Former prime ministers Dmitry Medvedev and Jens Stoltenberg, now respectively Deputy Head of Russia’s Security Council and NATO General Secretary, on the Russian-Norwegian border in 2013. (Thomas Nilsen / The Independent Barents Observer)

Accusing the U.S. and NATO of trying “to restrict Russia’s activities in the Arctic,” Dmitry Medvedev made clear that issues of national security will be part of his country’s upcoming chairmanship priorities in the Arctic Council.

According to the former president and prime minister, Russia is experiencing a wide range of threats in the Arctic from its NATO neighbors, including military buildup along its northern borders and the introduction of sanctions.

Russia wants peace, stability and mutually beneficial partnership, but that view is not shared by the NATO members, he argues.

“All of this, of course, poses direct threats to our national security,” Medvedev said in a Russian Security Council meeting this week. The meeting was the first in Council’s newly established Arctic Commission.

Strategic region

Medvedev highlighted that Russia has growing strategic interests in the Arctic, both in terms of economy and national security.

“This region is of special strategic importance for us. Here, the state is handling its most important tasks — the protection of economic interests and national security,” he said.

[Will the Arctic Council begin addressing national security?]

He also outlined how his country now is expanding its presence in the region with new major energy projects and infrastructure.

Medvedev, who in late 2019 was appointed Deputy Head of the Russian Security Council leaves no doubt that Russia will take appropriate actions to handle threats.

“Despite attempts from certain countries to destabilize the situation in the Arctic, we will successively protects our positions in the region.”

Security to Arctic Council

The new realities must now also be reflected in the work of intergovernmental organizations, Medvedev argues. And one of the most significant of those platforms is the Arctic Council, the powerful state official underlines.

According to Medvedev, Russia must now do its utmost to prepare for the upcoming chairmanship period.

“Russia must in the most serious manner address its work in the organization,” he underlined and added that the federal government in the near future will be requested to establish an organizational committee that is to prepare the chairmanship.

[Why Finland and Iceland want security politics in the Arctic Council]

That comes in addition to ongoing preparations conducted by the Russian Foreign Ministry together with the Ministry of the Far East and Arctic.
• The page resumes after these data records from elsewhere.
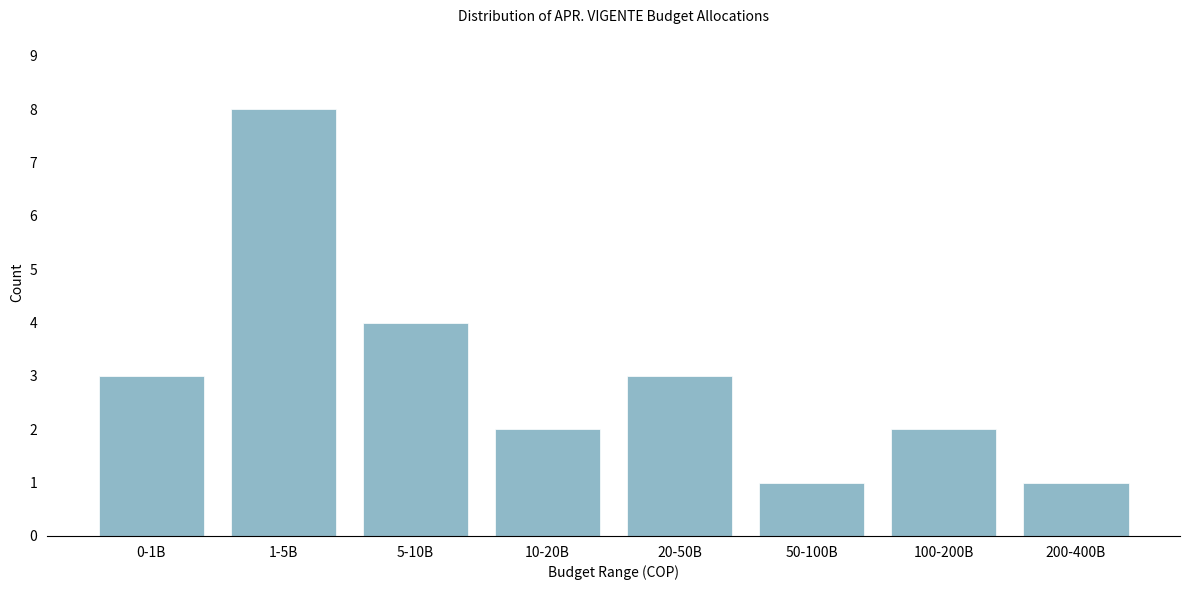

Reading right to left, transcribe all the data shown in this chart.

200-400B=1	100-200B=2	50-100B=1	20-50B=3	10-20B=2	5-10B=4	1-5B=8	0-1B=3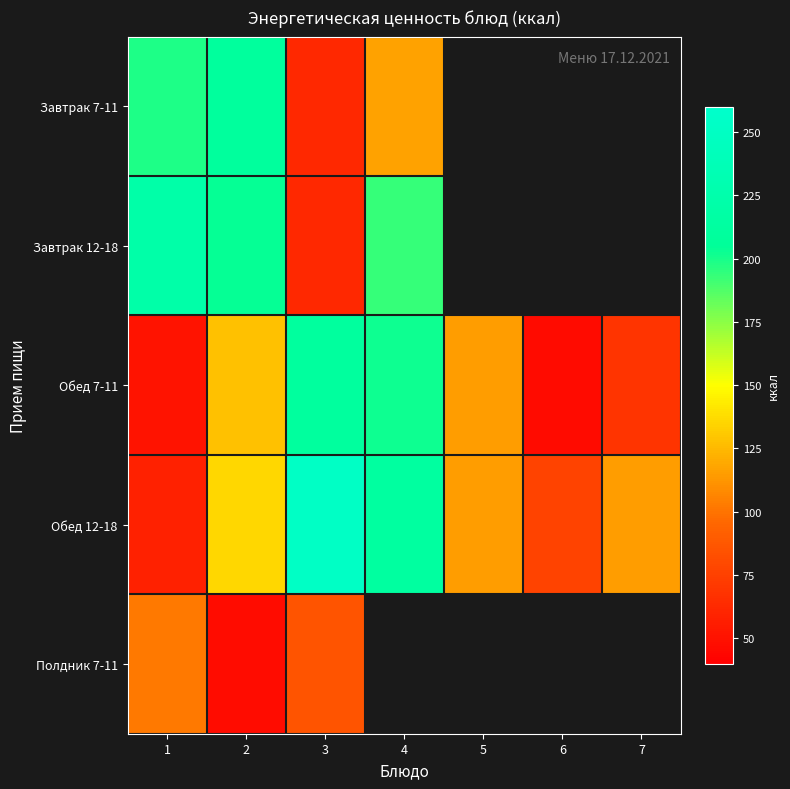

How many values in the Обед 12-18 series exceed 115?

3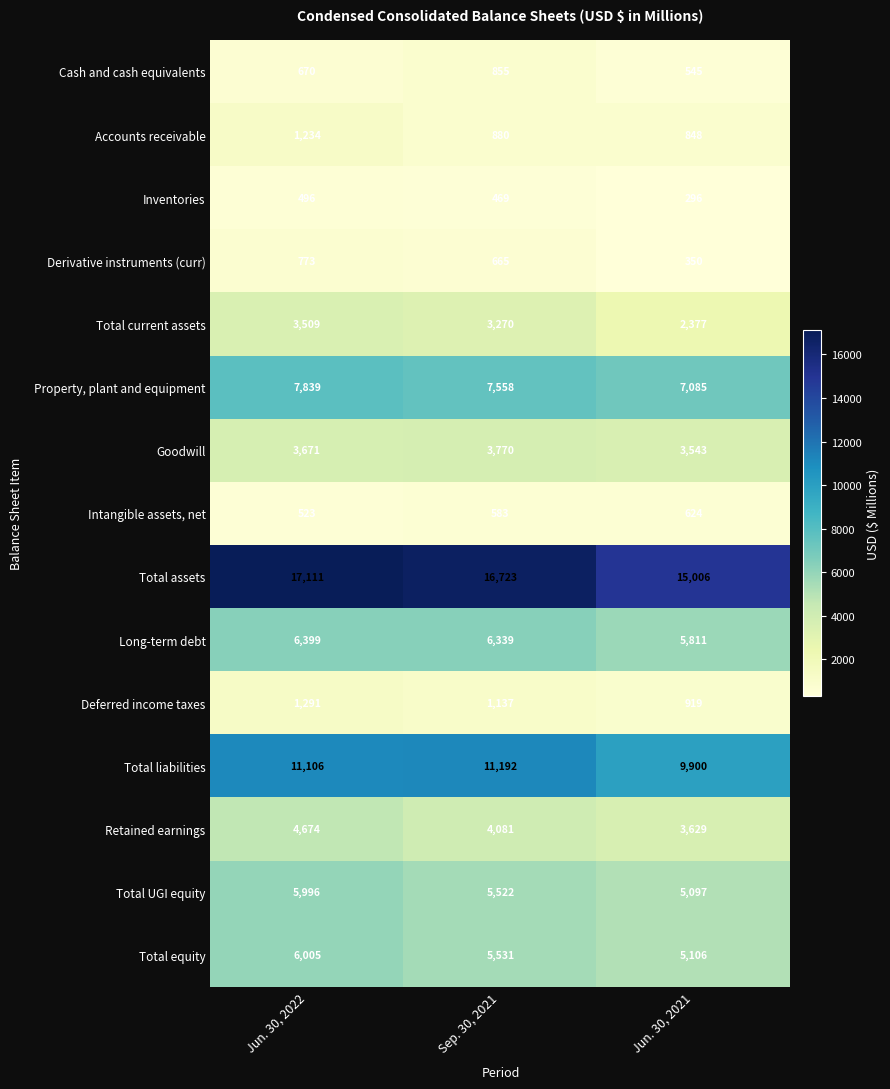

True or false: Total liabilities has a value of 9900 at Jun. 30, 2021.

True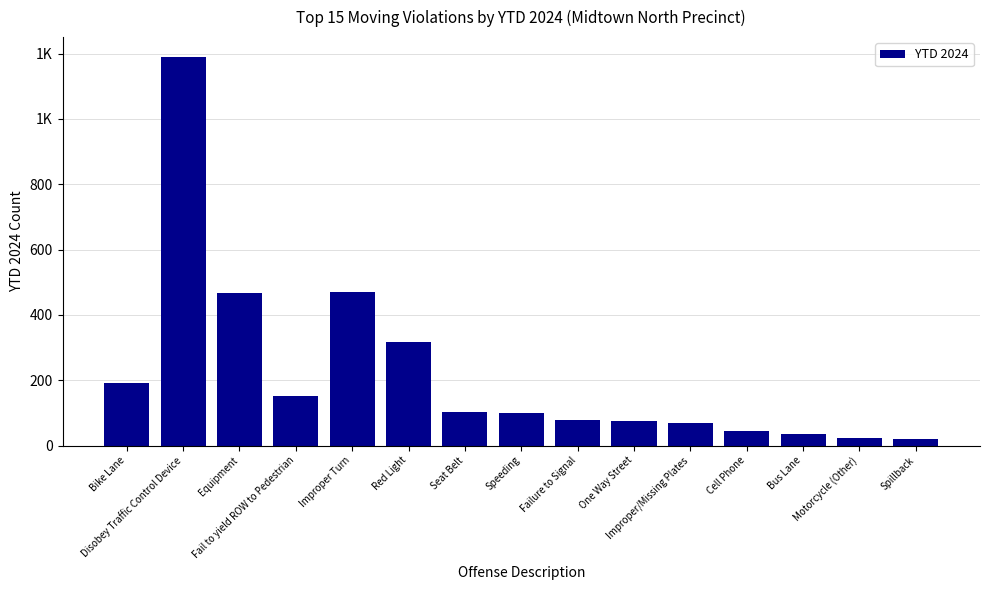

What is the change in value from Improper Turn to Failure to Signal?

-392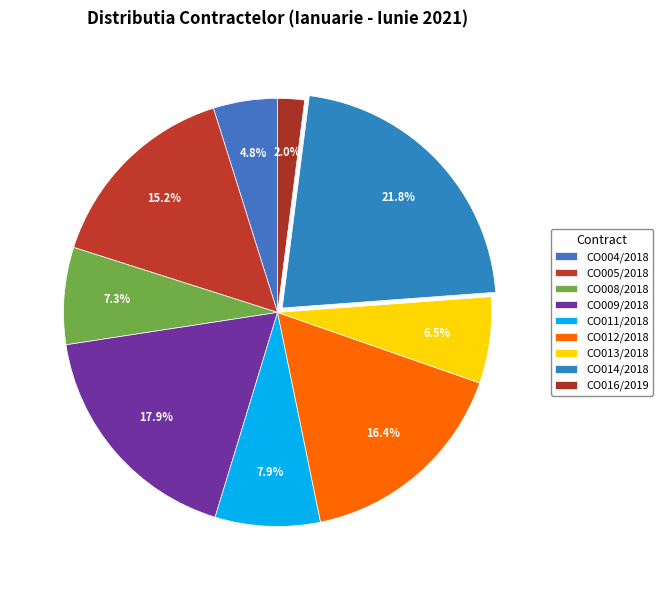

Which slice is the smallest?

CO016/2019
The two ministries are elaborating a road map for the work that is to be completed no later than early February, Medvedev explained.

Russian chairmanship

Russia will take over the rotating chair of the Arctic Council in 2021 and lead the club until 2023. The official takeover of the chair will take place in a ceremony in Reykjavik, presumably in May 2021.

Currently, intergovernmental Arctic cooperation primarily includes joint action on environmental protection and research. The council’s founding document, the Ottawa Declaration of 1996, states that “the Arctic Council should not deal with matters related to military security.”

However, that framework was shaken in May 2019 when U.S State Secretary Mike Pompeo in a speech delivered ahead of an Arctic Council ministerial lashed out against Russia and China. According to Pompeo, Russia is acting with increasing aggression in the North and militarizes major parts of the region. He also attacked Russia’s development of the Northern Sea Route.

The Arctic Council includes eight member countries and several Indigenous Permanent Participants. In addition come a number of observer states and organizations.

Securitization

It is increasingly clear that Medvedev and the the Russian Security Council will play a key role in Russia’s chairmanship period in the Arctic Council. The security body has for years actively engaged in Arctic issues, and has under the auspices of its secretary, Nikolay Patrushev, organized a number of Arctic meetings with high-ranking international guests

With the establishment of its Arctic Commission, the council is likely to further bolster its Arctic activities.

The Russian Security Council is headed by President Vladimir Putin. Among its 12 permanent members are key representatives of the Russian top power and law enforcement authorities. The council holds weekly meetings.